**EXERCISE DETAILS**.
Format each of the lines below as a numbered list, leaving out any blank lines.

**RECORDS TO PROCESS**.
============================================================
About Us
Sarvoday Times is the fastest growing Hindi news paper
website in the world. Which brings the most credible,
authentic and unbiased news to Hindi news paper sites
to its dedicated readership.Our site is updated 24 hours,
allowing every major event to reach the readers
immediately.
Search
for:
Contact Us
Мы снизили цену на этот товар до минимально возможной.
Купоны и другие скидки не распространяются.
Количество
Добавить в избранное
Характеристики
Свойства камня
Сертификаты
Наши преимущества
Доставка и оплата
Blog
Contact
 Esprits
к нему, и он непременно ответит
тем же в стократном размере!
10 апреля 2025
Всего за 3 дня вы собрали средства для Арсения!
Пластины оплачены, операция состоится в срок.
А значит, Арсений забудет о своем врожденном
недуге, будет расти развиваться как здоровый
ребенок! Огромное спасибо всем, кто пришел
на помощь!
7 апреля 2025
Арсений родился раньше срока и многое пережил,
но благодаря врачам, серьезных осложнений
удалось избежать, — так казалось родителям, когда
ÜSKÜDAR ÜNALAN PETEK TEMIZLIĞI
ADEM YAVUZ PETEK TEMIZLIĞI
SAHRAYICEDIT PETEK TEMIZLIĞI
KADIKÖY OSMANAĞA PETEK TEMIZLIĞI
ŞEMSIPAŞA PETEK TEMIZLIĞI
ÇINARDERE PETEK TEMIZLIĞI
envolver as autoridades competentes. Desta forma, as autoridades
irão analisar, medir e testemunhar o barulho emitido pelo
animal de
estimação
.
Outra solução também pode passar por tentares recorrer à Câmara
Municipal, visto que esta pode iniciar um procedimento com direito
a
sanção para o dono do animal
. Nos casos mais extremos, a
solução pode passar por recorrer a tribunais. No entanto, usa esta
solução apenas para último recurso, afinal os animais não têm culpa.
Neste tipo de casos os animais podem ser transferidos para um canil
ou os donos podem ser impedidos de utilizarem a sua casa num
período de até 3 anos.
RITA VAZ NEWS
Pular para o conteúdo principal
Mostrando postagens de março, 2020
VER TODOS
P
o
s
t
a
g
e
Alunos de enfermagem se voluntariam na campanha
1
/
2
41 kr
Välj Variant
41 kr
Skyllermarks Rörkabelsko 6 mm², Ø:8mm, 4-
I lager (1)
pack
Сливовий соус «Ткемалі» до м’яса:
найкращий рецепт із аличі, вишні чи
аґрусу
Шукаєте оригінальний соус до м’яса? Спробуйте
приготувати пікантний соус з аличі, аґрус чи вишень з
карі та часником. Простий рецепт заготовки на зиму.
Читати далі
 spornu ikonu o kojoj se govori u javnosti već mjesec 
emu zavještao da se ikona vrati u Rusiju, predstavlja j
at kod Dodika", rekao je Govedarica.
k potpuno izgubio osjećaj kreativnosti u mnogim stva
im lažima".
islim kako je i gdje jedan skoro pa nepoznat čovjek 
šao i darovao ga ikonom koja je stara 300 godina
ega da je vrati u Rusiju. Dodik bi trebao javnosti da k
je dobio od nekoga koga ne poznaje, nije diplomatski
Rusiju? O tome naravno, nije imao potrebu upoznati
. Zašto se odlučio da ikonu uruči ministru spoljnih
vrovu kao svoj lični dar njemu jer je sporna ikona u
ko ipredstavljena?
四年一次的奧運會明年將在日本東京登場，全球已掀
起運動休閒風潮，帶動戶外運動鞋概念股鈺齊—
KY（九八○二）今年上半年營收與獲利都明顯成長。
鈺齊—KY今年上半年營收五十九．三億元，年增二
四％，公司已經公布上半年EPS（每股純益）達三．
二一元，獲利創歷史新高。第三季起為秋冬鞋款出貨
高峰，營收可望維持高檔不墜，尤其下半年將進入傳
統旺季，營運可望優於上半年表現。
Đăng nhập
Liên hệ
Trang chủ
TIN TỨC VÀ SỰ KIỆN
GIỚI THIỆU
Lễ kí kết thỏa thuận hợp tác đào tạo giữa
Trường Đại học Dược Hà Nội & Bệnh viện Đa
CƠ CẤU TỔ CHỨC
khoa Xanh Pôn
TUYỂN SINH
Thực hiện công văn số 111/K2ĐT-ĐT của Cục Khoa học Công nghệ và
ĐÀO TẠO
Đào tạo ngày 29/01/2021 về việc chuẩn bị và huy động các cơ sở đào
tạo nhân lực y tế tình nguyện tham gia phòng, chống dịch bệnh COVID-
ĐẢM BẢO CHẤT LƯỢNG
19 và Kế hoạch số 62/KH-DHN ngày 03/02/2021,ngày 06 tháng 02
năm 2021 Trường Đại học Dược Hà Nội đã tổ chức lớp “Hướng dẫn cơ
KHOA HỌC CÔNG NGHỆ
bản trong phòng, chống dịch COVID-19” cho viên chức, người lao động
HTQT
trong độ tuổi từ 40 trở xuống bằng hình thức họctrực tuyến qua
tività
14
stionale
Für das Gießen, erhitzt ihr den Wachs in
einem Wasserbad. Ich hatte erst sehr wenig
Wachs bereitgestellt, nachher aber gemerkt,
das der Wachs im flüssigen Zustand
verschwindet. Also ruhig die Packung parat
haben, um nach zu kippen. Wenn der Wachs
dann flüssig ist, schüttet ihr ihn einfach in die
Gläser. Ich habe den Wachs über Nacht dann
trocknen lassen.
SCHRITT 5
============================================================
**REPLY**.
1. About Us
2. Sarvoday Times is the fastest growing Hindi news paper
3. website in the world. Which brings the most credible,
4. authentic and unbiased news to Hindi news paper sites
5. to its dedicated readership.Our site is updated 24 hours,
6. allowing every major event to reach the readers
7. immediately.
8. Search
9. for:
10. Contact Us
11. Мы снизили цену на этот товар до минимально возможной.
12. Купоны и другие скидки не распространяются.
13. Количество
14. Добавить в избранное
15. Характеристики
16. Свойства камня
17. Сертификаты
18. Наши преимущества
19. Доставка и оплата
20. Blog
21. Contact
22.  Esprits
23. к нему, и он непременно ответит
24. тем же в стократном размере!
25. 10 апреля 2025
26. Всего за 3 дня вы собрали средства для Арсения!
27. Пластины оплачены, операция состоится в срок.
28. А значит, Арсений забудет о своем врожденном
29. недуге, будет расти развиваться как здоровый
30. ребенок! Огромное спасибо всем, кто пришел
31. на помощь!
32. 7 апреля 2025
33. Арсений родился раньше срока и многое пережил,
34. но благодаря врачам, серьезных осложнений
35. удалось избежать, — так казалось родителям, когда
36. ÜSKÜDAR ÜNALAN PETEK TEMIZLIĞI
37. ADEM YAVUZ PETEK TEMIZLIĞI
38. SAHRAYICEDIT PETEK TEMIZLIĞI
39. KADIKÖY OSMANAĞA PETEK TEMIZLIĞI
40. ŞEMSIPAŞA PETEK TEMIZLIĞI
41. ÇINARDERE PETEK TEMIZLIĞI
42. envolver as autoridades competentes. Desta forma, as autoridades
43. irão analisar, medir e testemunhar o barulho emitido pelo
44. animal de
45. estimação
46. .
47. Outra solução também pode passar por tentares recorrer à Câmara
48. Municipal, visto que esta pode iniciar um procedimento com direito
49. a
50. sanção para o dono do animal
51. . Nos casos mais extremos, a
52. solução pode passar por recorrer a tribunais. No entanto, usa esta
53. solução apenas para último recurso, afinal os animais não têm culpa.
54. Neste tipo de casos os animais podem ser transferidos para um canil
55. ou os donos podem ser impedidos de utilizarem a sua casa num
56. período de até 3 anos.
57. RITA VAZ NEWS
58. Pular para o conteúdo principal
59. Mostrando postagens de março, 2020
60. VER TODOS
61. P
62. o
63. s
64. t
65. a
66. g
67. e
68. Alunos de enfermagem se voluntariam na campanha
69. 1
70. /
71. 2
72. 41 kr
73. Välj Variant
74. 41 kr
75. Skyllermarks Rörkabelsko 6 mm², Ø:8mm, 4-
76. I lager (1)
77. pack
78. Сливовий соус «Ткемалі» до м’яса:
79. найкращий рецепт із аличі, вишні чи
80. аґрусу
81. Шукаєте оригінальний соус до м’яса? Спробуйте
82. приготувати пікантний соус з аличі, аґрус чи вишень з
83. карі та часником. Простий рецепт заготовки на зиму.
84. Читати далі
85.  spornu ikonu o kojoj se govori u javnosti već mjesec 
86. emu zavještao da se ikona vrati u Rusiju, predstavlja j
87. at kod Dodika", rekao je Govedarica.
88. k potpuno izgubio osjećaj kreativnosti u mnogim stva
89. im lažima".
90. islim kako je i gdje jedan skoro pa nepoznat čovjek 
91. šao i darovao ga ikonom koja je stara 300 godina
92. ega da je vrati u Rusiju. Dodik bi trebao javnosti da k
93. je dobio od nekoga koga ne poznaje, nije diplomatski
94. Rusiju? O tome naravno, nije imao potrebu upoznati
95. . Zašto se odlučio da ikonu uruči ministru spoljnih
96. vrovu kao svoj lični dar njemu jer je sporna ikona u
97. ko ipredstavljena?
98. 四年一次的奧運會明年將在日本東京登場，全球已掀
99. 起運動休閒風潮，帶動戶外運動鞋概念股鈺齊—
100. KY（九八○二）今年上半年營收與獲利都明顯成長。
101. 鈺齊—KY今年上半年營收五十九．三億元，年增二
102. 四％，公司已經公布上半年EPS（每股純益）達三．
103. 二一元，獲利創歷史新高。第三季起為秋冬鞋款出貨
104. 高峰，營收可望維持高檔不墜，尤其下半年將進入傳
105. 統旺季，營運可望優於上半年表現。
106. Đăng nhập
107. Liên hệ
108. Trang chủ
109. TIN TỨC VÀ SỰ KIỆN
110. GIỚI THIỆU
111. Lễ kí kết thỏa thuận hợp tác đào tạo giữa
112. Trường Đại học Dược Hà Nội & Bệnh viện Đa
113. CƠ CẤU TỔ CHỨC
114. khoa Xanh Pôn
115. TUYỂN SINH
116. Thực hiện công văn số 111/K2ĐT-ĐT của Cục Khoa học Công nghệ và
117. ĐÀO TẠO
118. Đào tạo ngày 29/01/2021 về việc chuẩn bị và huy động các cơ sở đào
119. tạo nhân lực y tế tình nguyện tham gia phòng, chống dịch bệnh COVID-
120. ĐẢM BẢO CHẤT LƯỢNG
121. 19 và Kế hoạch số 62/KH-DHN ngày 03/02/2021,ngày 06 tháng 02
122. năm 2021 Trường Đại học Dược Hà Nội đã tổ chức lớp “Hướng dẫn cơ
123. KHOA HỌC CÔNG NGHỆ
124. bản trong phòng, chống dịch COVID-19” cho viên chức, người lao động
125. HTQT
126. trong độ tuổi từ 40 trở xuống bằng hình thức họctrực tuyến qua
127. tività
128. 14
129. stionale
130. Für das Gießen, erhitzt ihr den Wachs in
131. einem Wasserbad. Ich hatte erst sehr wenig
132. Wachs bereitgestellt, nachher aber gemerkt,
133. das der Wachs im flüssigen Zustand
134. verschwindet. Also ruhig die Packung parat
135. haben, um nach zu kippen. Wenn der Wachs
136. dann flüssig ist, schüttet ihr ihn einfach in die
137. Gläser. Ich habe den Wachs über Nacht dann
138. trocknen lassen.
139. SCHRITT 5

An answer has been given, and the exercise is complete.